By the early 19th century the plantation and the frontier had been overtaken by the factory and the office as the fulcrums on which American capital accumulation was built. The growth of F W Taylor’s “scientific management” engendered a new approach by US capital, forcing a division of labour, mass production and strict managerial control over tasks rather than “race”. Immigration controls after 1924 also tightened labour supply, leading to the “integration” of existing Europeans into the vagaries of the American dream, albeit at the expense of black and Latino workers. A key question is whether or not race management was compatible with Taylorist practices and the new factory regime. Here Roediger and Esch present an argument that race management sat side by side with more modern management methods, and therefore “the cultivation of ‘white ignorance’…represented a combination of residual and emergent forms” (p143). The logic here is of continuity of race management within the US, albeit in a modified form focusing primarily on blacks as objects of white prejudice, or rather “an identification of whiteness with management as being no cause for suspicion of anything out of the ordinary” (p212).
The Production of Difference is presented to provide a pretext through the concept of white ignorance for a theory of privilege, and indeed the authors have shown sympathy towards privilege theory in earlier work, for example in Roediger’s The Wages of Whiteness: Race and the Making of the American Working Class. The US experience is presented as exceptional in this respect, standing outside of Marxist analyses of race and class. The concept of privilege, which focuses on changing the attitudes of individual white people, is now in the mainstream of US-inspired management diversity training. “Cross-cultural” management studies modules, emphasising identity and understanding of the “other” as a route to maximising individual potential and corporate productivity, are now de rigueur in business schools both in the US and UK.
For Marxists this highly individualised method of combating racism, with its focus on embedded white “racist” consciousness, will be at variance with the collective struggle of black and white. Indeed, in presenting their case the authors question Marxist interpretations of labour history and anti-racism which, they claim, “have emphasised only the common experience of oppression”. Antonio Gramsci, Harry Braverman and C L R James are all criticised as they allegedly “either ignore racial and national differences or see them as being effaced by the goals of progressive management to Americanise and homogenise workers” (p6). These are big claims. In framing the argument David Roediger has previously leant on the ideas of the radical black intellectual W E B Du Bois, and his 1935 book Black Reconstruction in America 1860–1880. Du Bois examined the wage differential between white and black workers in the South. White workers, although low paid, “were compensated for by a sort of public and psychological wage. They were given public deference and titles of courtesy because they were white”.

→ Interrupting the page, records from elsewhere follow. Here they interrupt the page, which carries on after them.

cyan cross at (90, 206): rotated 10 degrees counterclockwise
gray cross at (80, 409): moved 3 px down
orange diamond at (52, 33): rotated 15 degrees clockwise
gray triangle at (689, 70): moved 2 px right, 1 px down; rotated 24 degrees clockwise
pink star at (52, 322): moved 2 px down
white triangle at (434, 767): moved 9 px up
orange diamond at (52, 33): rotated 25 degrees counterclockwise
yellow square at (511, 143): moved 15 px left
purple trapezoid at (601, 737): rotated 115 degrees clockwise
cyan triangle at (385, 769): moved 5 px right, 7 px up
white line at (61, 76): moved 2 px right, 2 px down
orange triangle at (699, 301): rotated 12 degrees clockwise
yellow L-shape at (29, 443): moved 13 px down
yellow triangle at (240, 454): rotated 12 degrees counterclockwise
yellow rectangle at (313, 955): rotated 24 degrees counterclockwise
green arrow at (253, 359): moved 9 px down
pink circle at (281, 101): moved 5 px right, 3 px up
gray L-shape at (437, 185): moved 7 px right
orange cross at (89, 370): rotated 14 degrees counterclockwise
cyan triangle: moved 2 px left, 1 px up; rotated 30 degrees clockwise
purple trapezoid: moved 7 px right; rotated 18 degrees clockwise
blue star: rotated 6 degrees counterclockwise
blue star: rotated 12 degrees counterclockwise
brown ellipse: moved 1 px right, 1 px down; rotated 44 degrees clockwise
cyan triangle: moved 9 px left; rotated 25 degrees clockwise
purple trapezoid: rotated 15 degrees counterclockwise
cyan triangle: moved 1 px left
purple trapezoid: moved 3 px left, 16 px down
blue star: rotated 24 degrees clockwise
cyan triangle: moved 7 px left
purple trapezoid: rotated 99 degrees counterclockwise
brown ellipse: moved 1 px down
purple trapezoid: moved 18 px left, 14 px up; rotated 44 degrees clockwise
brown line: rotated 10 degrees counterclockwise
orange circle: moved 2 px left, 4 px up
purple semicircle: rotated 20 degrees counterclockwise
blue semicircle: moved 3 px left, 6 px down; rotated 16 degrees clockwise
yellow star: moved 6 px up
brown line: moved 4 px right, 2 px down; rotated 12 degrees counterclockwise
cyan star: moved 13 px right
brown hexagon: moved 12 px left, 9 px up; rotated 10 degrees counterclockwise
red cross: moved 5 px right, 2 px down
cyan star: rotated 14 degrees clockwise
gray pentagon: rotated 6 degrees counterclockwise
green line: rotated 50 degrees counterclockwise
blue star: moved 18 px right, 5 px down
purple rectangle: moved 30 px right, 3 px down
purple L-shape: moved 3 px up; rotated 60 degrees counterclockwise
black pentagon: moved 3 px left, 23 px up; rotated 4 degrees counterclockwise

However, this use of Du Bois is partial, as it ignores the crucial fact that rather than being a product of an innate and “ignorant” trait of the white worker the “psychological wage” was engineered by the employers. In other words, racism among white workers will usually have some material base, constructed by the employer to provide the context for racist ideology based on psychological “advantage”. Marx had expressed such points in his 9 April 1870 Letter to Meyer and Vogt. He described the relationship between the English and Irish worker in England whereby the English worker “feels himself a member of the ruling nation and so turns himself into a tool of the aristocrats and capitalists of his country against Ireland, thus strengthening their domination over himself”. Rather than submit to a fixed and unchallengeable racist “consciousness”, the task was to break the ideological ties of the English to their own ruling elite. Only then could the English working class be liberated from its subordination to capital.
It is the interplay between material wage differentials, workplace discrimination and race, colour or culture that leads to a conclusion that racism must be fought as part of class struggle. This was certainly the objective of the American Communist Party in the late 1920s and 1930s, when the party began to organise both black and white workers in the Gastonia textile workers’ strike and against the show trial of the Scottsboro Boys. This is not to say, in vulgar fashion, that all class struggle is anti-racist, but rather that class exploitation and race oppression are inextricably bound, and common cause is necessary between black and white workers to achieve full liberation.
Indeed, it is this lack of consideration of the power of agency to transform society that is sorely missing in the book. Some reference is made in passing to great historical struggles in the US of both black and white workers such as that leading to the 1914 Ludlow Massacre. But such cases, rather than forming a beacon to be pursued, are presented as an exception to the rule. This is depressing and suggests the book, as finely researched as it is, represents an unnecessary retreat from struggle into a less pleasant world of personal identity and immutable consciousness.